The Permanent Council of the Canadian Conference of Catholic Bishops (CCCB) remains deeply concerned that the federal government is in the process of expanding the ‘eligibility criteria’ for euthanasia and assisted suicide, i.e., ‘Medical Assistance in Dying’ or ‘MAiD,’ to persons whose sole medical condition is a mental illness. Despite repeated calls of profound concern from mental health experts and a recent poll showing that only 31% of Canadians support such legislation,[1] the federal government forges ahead with expanding access to MAiD to persons living with mental illness, coming into effect on 17 March 2024. [2, 3]

Expanding access to euthanasia and assisted suicide for individuals living with a mental illness closes the door to any hope of recovery. Furthermore, as the CCCB has affirmed on a number of previous occasions, euthanasia/assisted suicide undermines the universal and inviolable dignity of human life and harms the building up of society. It is even more objectionable, therefore, when the government extends euthanasia/assisted suicide to individuals whose mental condition may predispose them to suicide, especially since it is known that health care across Canada is failing to provide accessible and reliable treatment for patients living with mental health challenges including mental illnesses. To enable or assist in the suicide for these patients directly contradicts national suicide prevention strategies and reneges on our collective social responsibility to provide persons living with mental health challenges with treatment, support, and hope through therapeutic interventions.

Recognizing our common dependency on each other in varying degrees throughout life, we are called to support one another with compassionate care and meaningful encouragement. A patient diagnosed with a terminal condition or living in a situation of prolonged suffering must be offered whatever life-affirming relief and hope are available. Therefore, in addition to robust medical care, patients should have access to comprehensive palliative care and social support. Oversight bodies and news media are reporting a growing number of troubling cases of people choosing MAiD because of loneliness, poverty, social pressure, lack of support, and access to care. United with many others, including medical professionals, we urge the government of Canada, as well as provincial and territorial governments, to invest much more in palliative care in order to promote and attend to the physical, affective, social, spiritual, and psychological needs of the human person.
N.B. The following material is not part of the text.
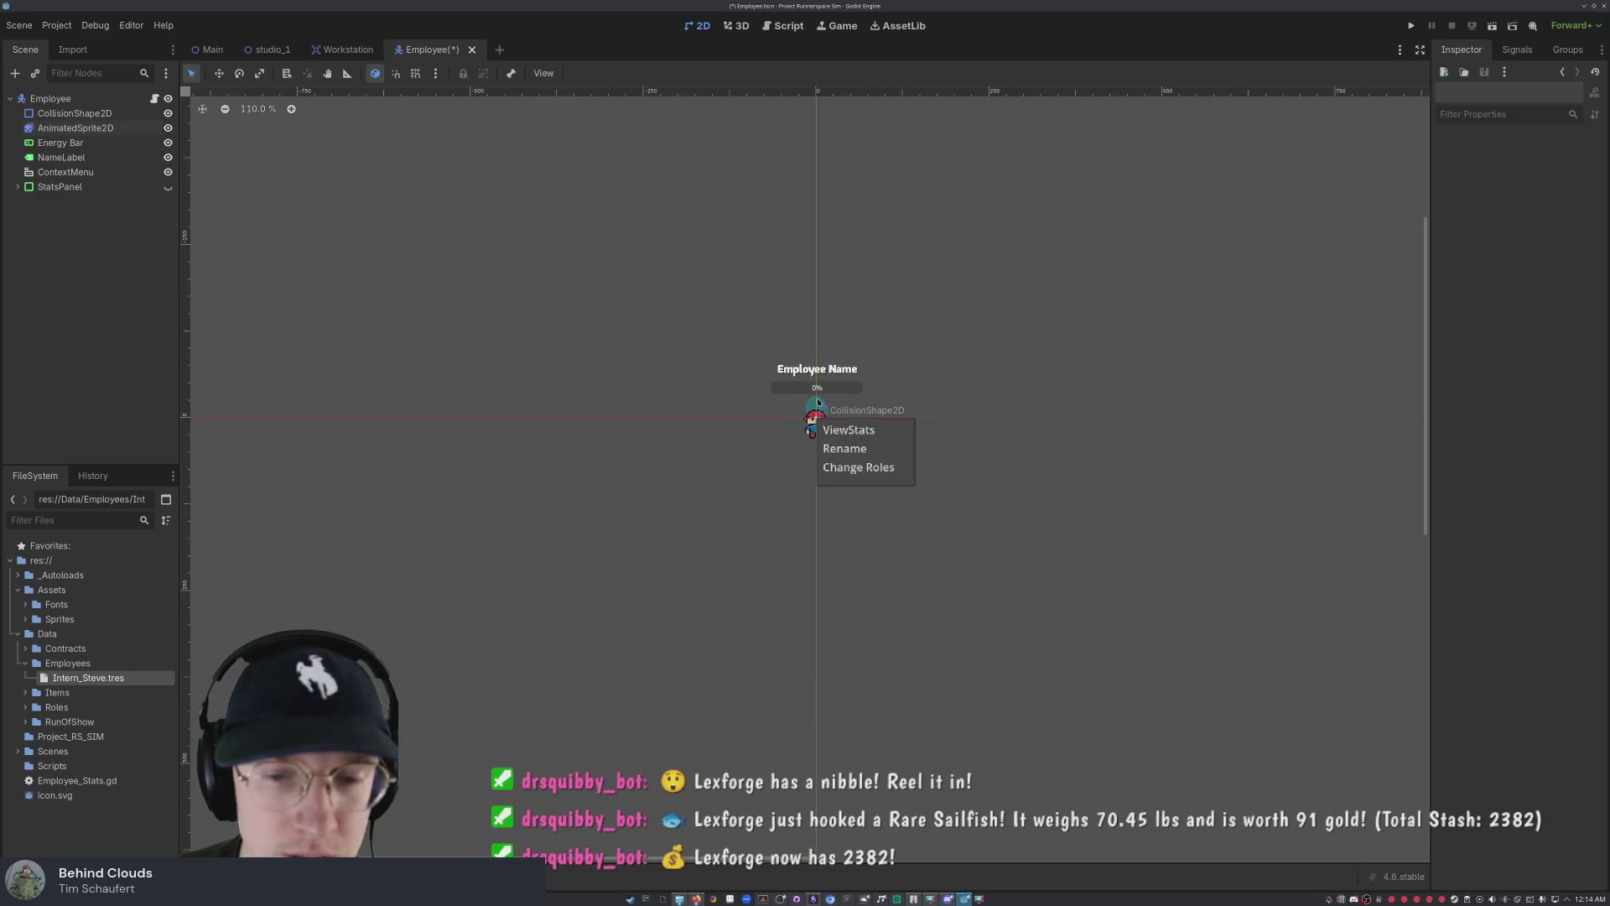
pyautogui.scroll(7, 818, 402)
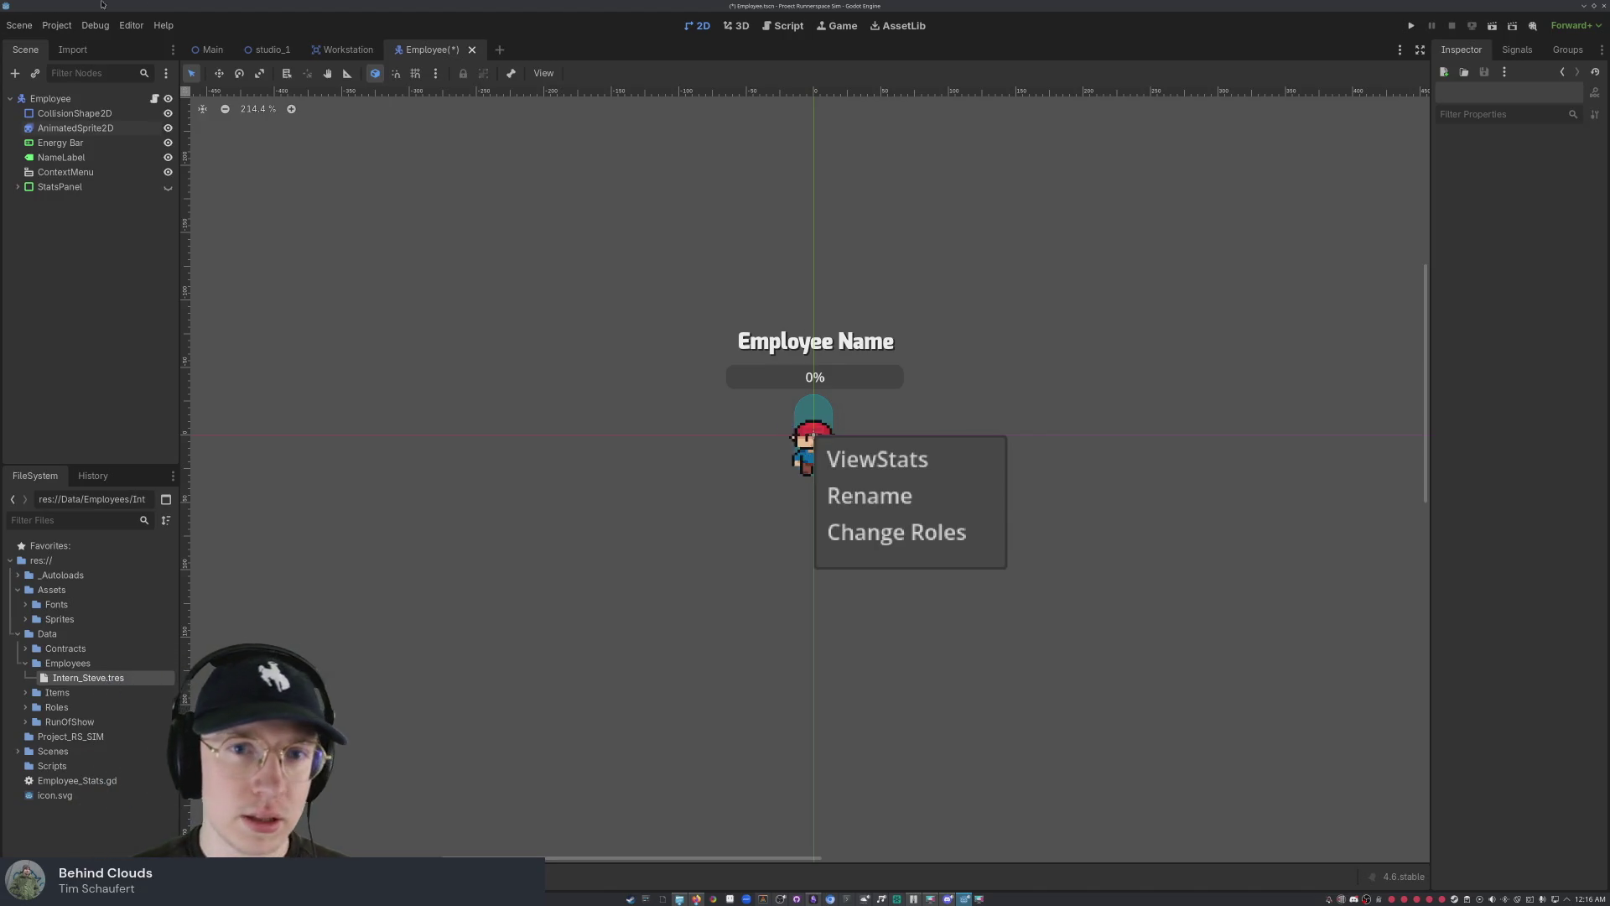
pyautogui.press('ctrl+s')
Consistent with our strong objection to euthanasia/assisted suicide, we implore the federal government to heed the concerns voiced by many mental health experts, mental health and disability advocacy groups, communities, families, and individuals and to repeal entirely or permanently suspend the expansion of ‘MAiD’ to persons whose sole medical condition is a mental illness.

9 May 2023

[1] Angus Reid Institute, “Mental Health and MAID: Canadians question looming changes to Canada’s assisted-death law.” 13 February 2023.

[2] Department of Justice, Government of Canada. Statement by Ministers Lametti, Duclos and Bennett on medical assistance in dying in Canada (15 December 2022).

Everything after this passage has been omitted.